Why is India, a nation blessed with vast natural resources as well as rich human resources, still relatively poor, having an annual per capita income of about ₹1.35 lakh or less than US$ 2000? Citizens often respond to this question with fatalism and defeatism, without going too much into root causes on why this has happened.
Arvind Panagariya, Jagdish Bhagwati Professor of Indian Political Economy at Columbia University and former vice-chairman of the NITI Aayog, addresses this question in his latest book, India Unlimited - Reclaiming The Lost Glory. Panagariya, arguably the foremost expert in the world on India’s economy, provides a panoramic view of India’s economy, starting from the period when the country contributed about one-fourth of global GDP and to which the book's subtitle refers. Panagariya’s objective, in his own words, is to outline how India can “eliminate abject poverty and bring prosperity to large sections of its population.”
Covering a wide number of sectors and issues, Panagariya offers a playbook for reforms that can help India become prosperous, an aspiration that contrasts sharply with the povertarian-centric narratives proffered by the vast majority of India-focused economic and policy analysts. Panagariya makes a compelling case on how India’s problems and issues are largely self-inflicted, and thus can be corrected with good governance and leadership.
His diagnosis of the challenges in agriculture - and concomitant prescriptions - have been partially addressed with the slew of farm sector reforms unveiled in the Atmanirbhar Bharat package. While pointing to the preponderance of minuscule, sub-scale firms in the manufacturing and services sectors, Panagariya marshalls data to construct forceful arguments in favour of the need for labour-intensive, export-driven manufacturing, noting that achieving “rapid prosperity” for the large agricultural workforce would require its migration into other sectors of the economy. He has been able to bring out the interconnectedness of sectors, where reforms in one sector alone may not suffice and factor market reforms too need to be carried out alongside sectoral measures. It is important to see things through such a holistic lens, and sector specialists frequently don’t do so.
Panagariya also addresses urbanisation and financialisation. His recommendations made for labour markets, migrant worker issues as well as securities market and banking sector reforms are particularly relevant at the present time. While noting that the growth of slums has been a feature of all rising urban economies and India has about 64 million slum dwellers, Panagariya carefully contextualises within India’s federal system the reforms that are necessary for land, water provision and use, solid waste management, transportation and urban housing.
On credit markets and banking, Panagariya provides specific policy ideas on broadening the task of credit extension beyond banks and deepening the corporate bond market. The book presents a thorough analysis of the issues plaguing the banking sector in the pre-insolvency and bankruptcy code (IBC) era, where corporate promoters could take lenders on a wild goose chase by abusing the debt resolution legal process.The structural change brought by the IBC to this is an important documentation of one of the most critical reforms implemented by India.

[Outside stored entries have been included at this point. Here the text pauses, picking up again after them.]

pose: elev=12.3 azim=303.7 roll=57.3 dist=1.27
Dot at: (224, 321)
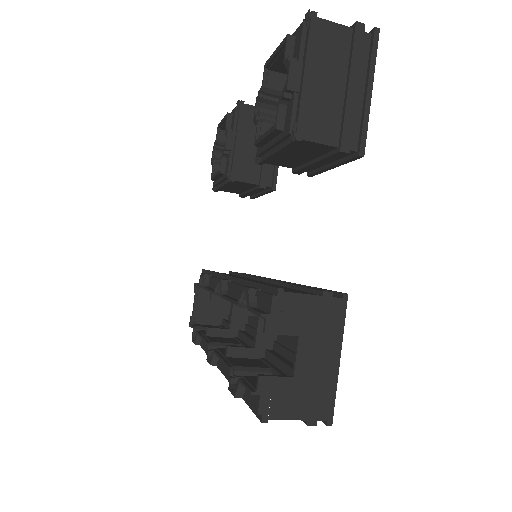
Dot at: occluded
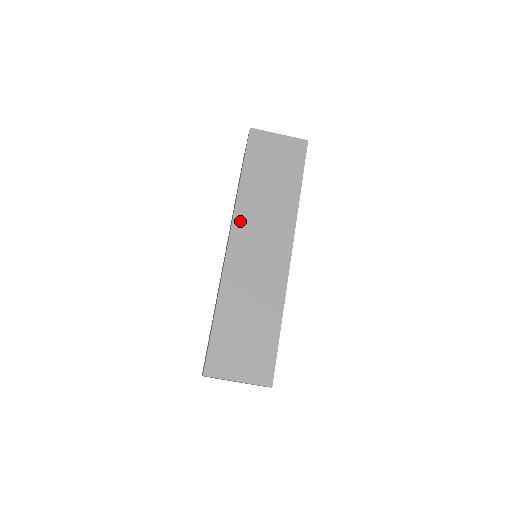
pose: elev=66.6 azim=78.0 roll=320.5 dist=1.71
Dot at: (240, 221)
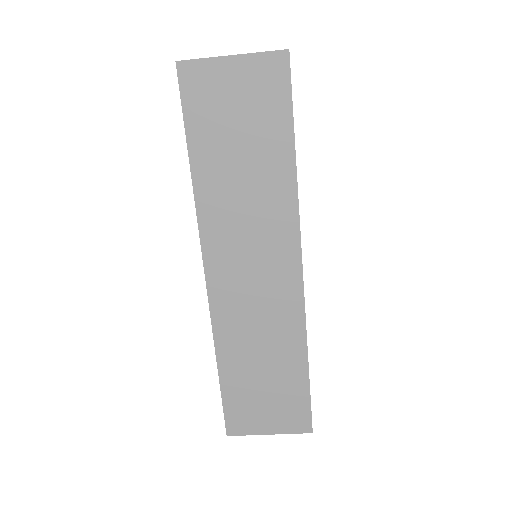
Dot at: (212, 241)
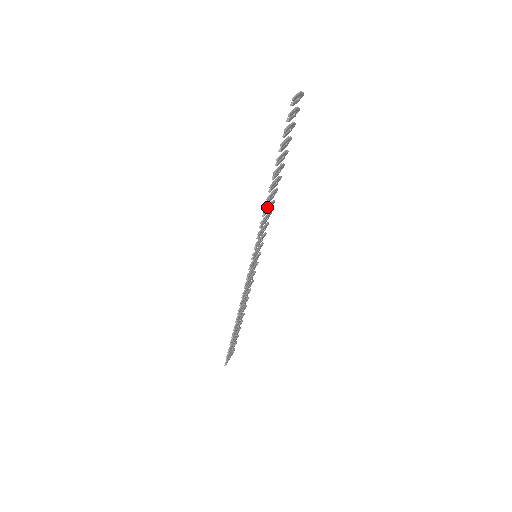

As part of the Atmanirbhar Bharat package, the government has announced that sectors would be categorised as strategic and non-strategic, with non-strategic sectors seeing complete privatisation of public sector units (PSUs). In strategic sectors, the government said up to four PSUs would be retained. It seems clear that under this commitment the number of PSU banks, which has come down to twelve from twenty-seven just 3 years, should be reduced further. Panagariya has provided a strong case for privatising public sector banks in toto, once again assembling data sets on parameters of efficiency as well as social goal fulfillment, holding the PSU banks to their own standards.
As the data bears out, even on priority sector lending, the share of advances to the priority sector (out of total advances) by private and foreign banks has sometimes exceeded the comparable share of PSU banks. Panagariya also raises the critical issues of political control on credit extension, and the emergence of a two-speed regulatory system created by the existence of PSU banks, with the sector regulator treating PSU banks differently, suggesting that the solution to these issues is getting the government out of the business of banking.

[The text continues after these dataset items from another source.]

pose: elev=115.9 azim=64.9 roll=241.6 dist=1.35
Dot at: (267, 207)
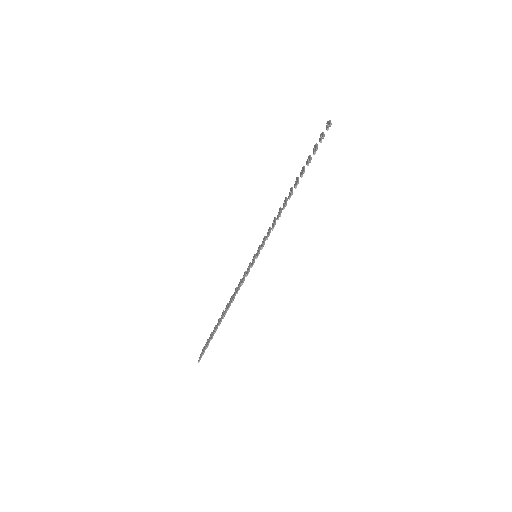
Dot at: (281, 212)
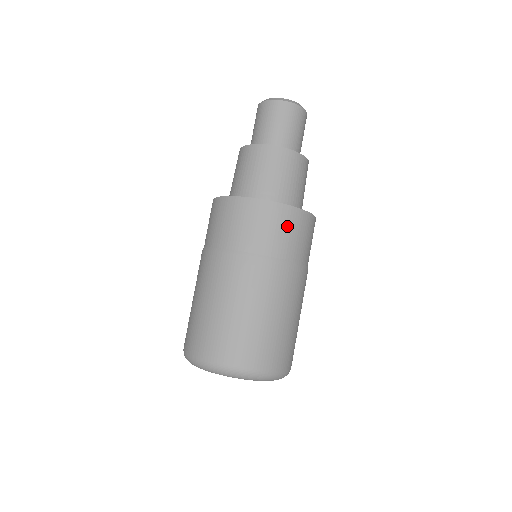
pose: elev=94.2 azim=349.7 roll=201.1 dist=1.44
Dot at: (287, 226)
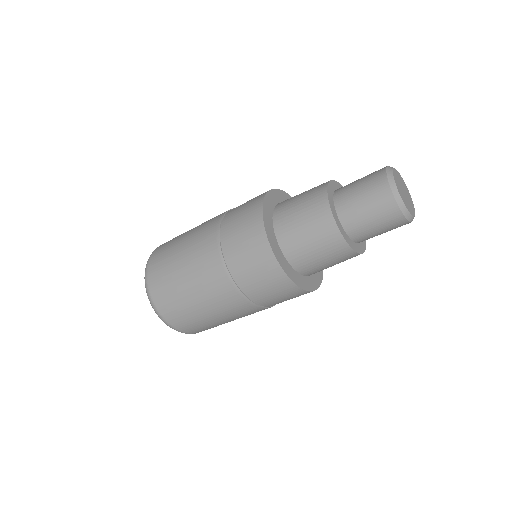
Dot at: occluded
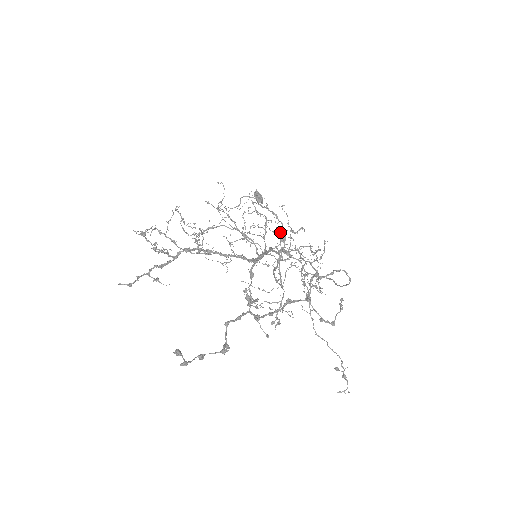
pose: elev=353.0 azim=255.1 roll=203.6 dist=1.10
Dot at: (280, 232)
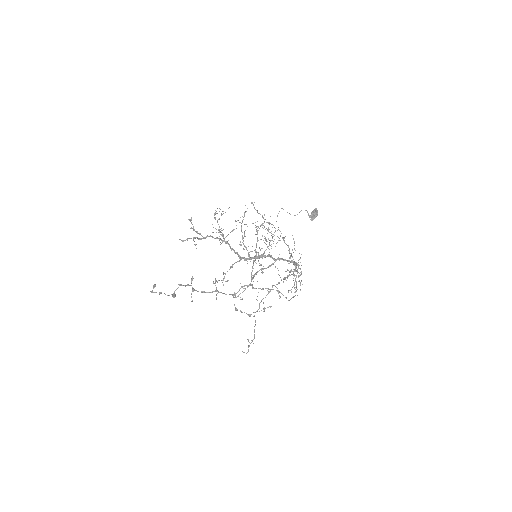
Dot at: occluded
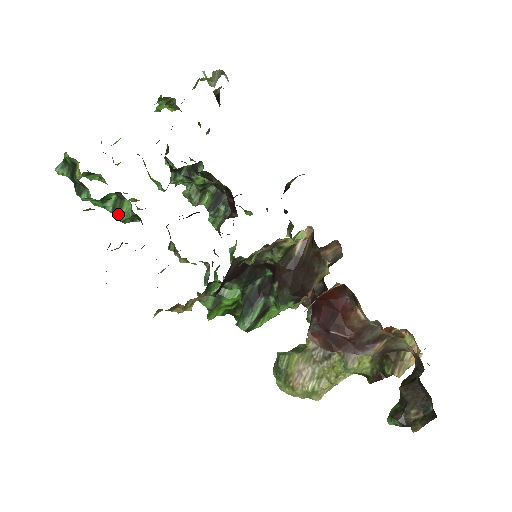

Finally, Panagariya assesses the higher education system, drawing comparisons with the US, UK and China on the output and productivity of the Indian system. It is well-known at this point that the Indian education and research system performs poorly and is in urgent need of systemic overhaul, but here too, Panagariya lets the data on published scientific papers, global rankings and university budgets speak. Higher education is one of the major reform areas in which the present government has simply not done enough, and policymakers would do well to cogitate carefully on the reform proposals laid out by Panagariya.

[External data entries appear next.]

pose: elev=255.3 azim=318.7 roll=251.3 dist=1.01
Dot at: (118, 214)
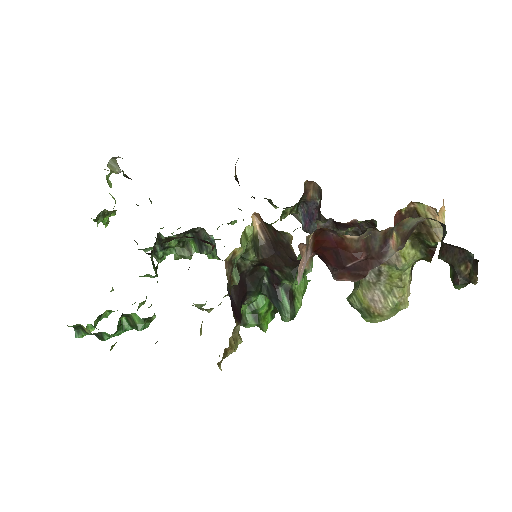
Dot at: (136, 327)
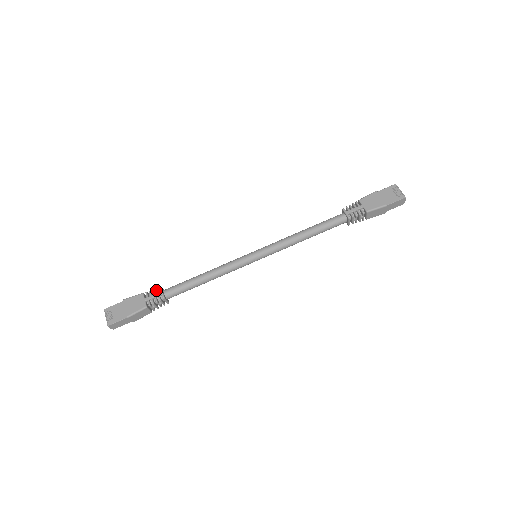
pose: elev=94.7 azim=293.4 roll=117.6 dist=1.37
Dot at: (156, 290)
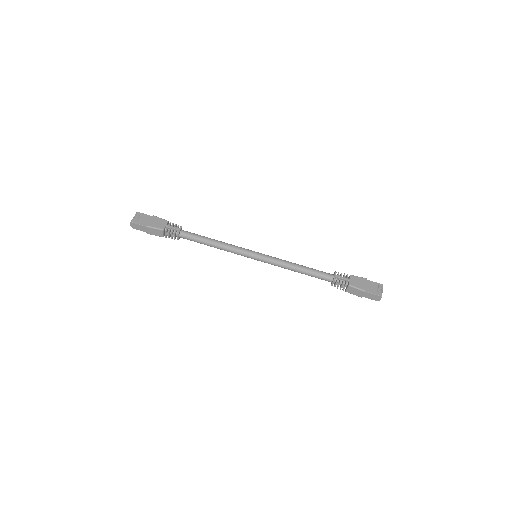
Dot at: (178, 225)
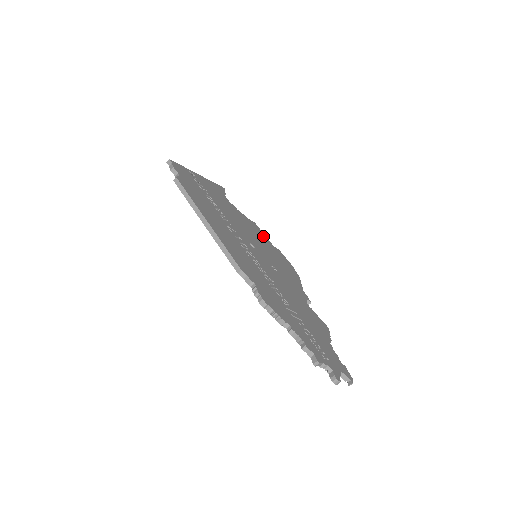
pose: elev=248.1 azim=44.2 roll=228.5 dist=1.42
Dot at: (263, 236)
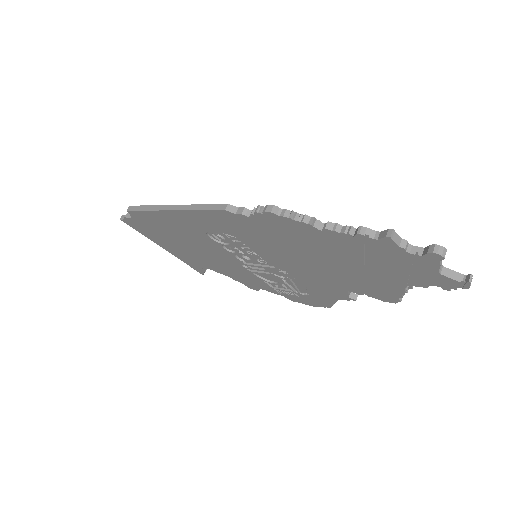
Dot at: occluded
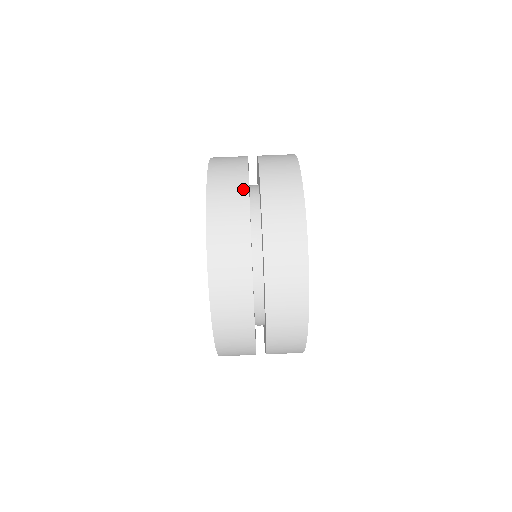
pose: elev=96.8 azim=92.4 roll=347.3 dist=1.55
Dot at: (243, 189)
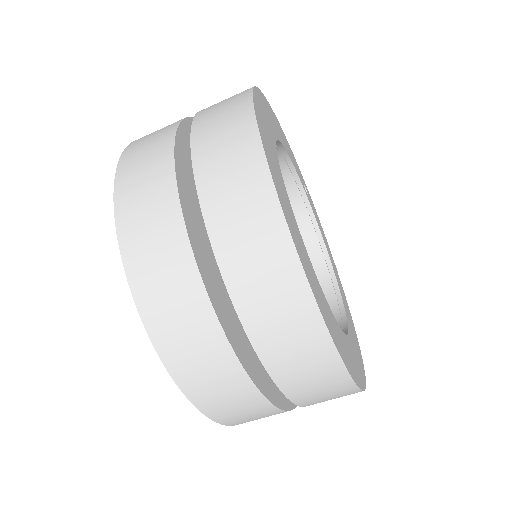
Dot at: (210, 327)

The title of the book, India Unlimited, sets a new aspiration - few books in recent years offer as comprehensive a take as this volume on the various dimensions of reform necessary to remove self-inflicted limits on India’s growth, and thus on wealth creation. India Unlimited is required reading for all students and analysts of India’s economy.
Rajeev Mantri is managing director of Navam Capital and co-founder of the India Enterprise Council. Views expresses are his personal.